Kein Mensch kann voraussehen, an welchem Objekt Helfer -Instinkt, ökologisches Gewissen und Tierliebe durchbrechen. Mal ist es eine Ente, die den Stadtverkehr in Tokio zusammenbrechen läßt, mal läßt die Robbe Roberta eine Nation zum Taschentuch greifen. Jetzt schlagen die Herzen für die Wale, deren Abschlachtung zuvor unbeachtet auf dem Nachrichten-Müllhaufen gelandet war. Doch plötzlich ist alles möglich: Militärhubschrauber, Spezialschiffe, Satelliten-Einsatz. Die US-Militärs spendieren zig Millionen und ihr größtes Militärflugzeug, die Russen schicken einen Eisbrecher. Die größte Rettungsaktion aller Zeiten für zwei Tiere (der dritte Wal ist gestern - schluchz! - zu Neptun gefahren) samt Krisenstab und einer furchterregenden Armada von Meeresbiologen.

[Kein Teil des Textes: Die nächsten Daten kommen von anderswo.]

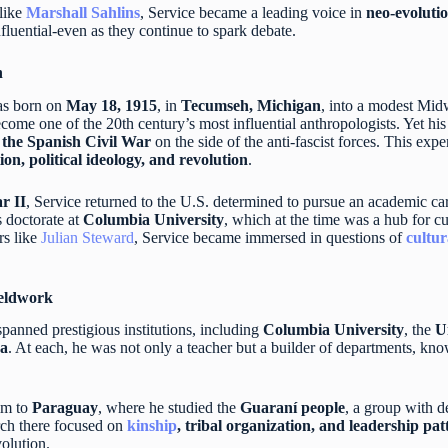
like
Marshall Sahlins
, Service became a leading voice in
neo-evoluti
fluential-even as they continue to spark debate.
n
s born on
May 18, 1915
, in
Tecumseh, Michigan
, into a modest Midw
come one of the 20th century’s most influential anthropologists. Yet hi
n the Spanish Civil War
on the side of the anti-fascist forces. This ex
ion, political ideology, and revolution
.
r II
, Service returned to the U.S. determined to pursue an academic ca
is doctorate at
Columbia University
, which at the time was a hub for c
rs like
Julian Steward
, Service became immersed in questions of
cultur
eldwork
panned prestigious institutions, including
Columbia University
, the
U
ra
. At each, he was not only a teacher but a builder of departments, kn
im to
Paraguay
, where he studied the
Guaraní people
, a group with d
rch there focused on
kinship
, tribal organization, and leadership pat
volution.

Wer wagt es, bei soviel Anteilnahme an die Restvernunft zu appellieren und nach zwei Schuß Munition zu rufen? Tötet die Wale? Das wäre zu einfach. So viel Gefühl muß man geschehen lassen, damit man eine Vorstellung davon gewinnt, was auf diesem Globus an Solidarität und Hilfsbereitschaft alles möglich wäre. Man muß es geschehen lassen, auch wenn die vielleicht glückliche Befreiung der Tiere am Ende doch wieder in den Harpunen von japanischen Walfängern enden, die Herrn und Frau Grauwal schließlich zu Petroleum und Katzenfutter verarbeiten.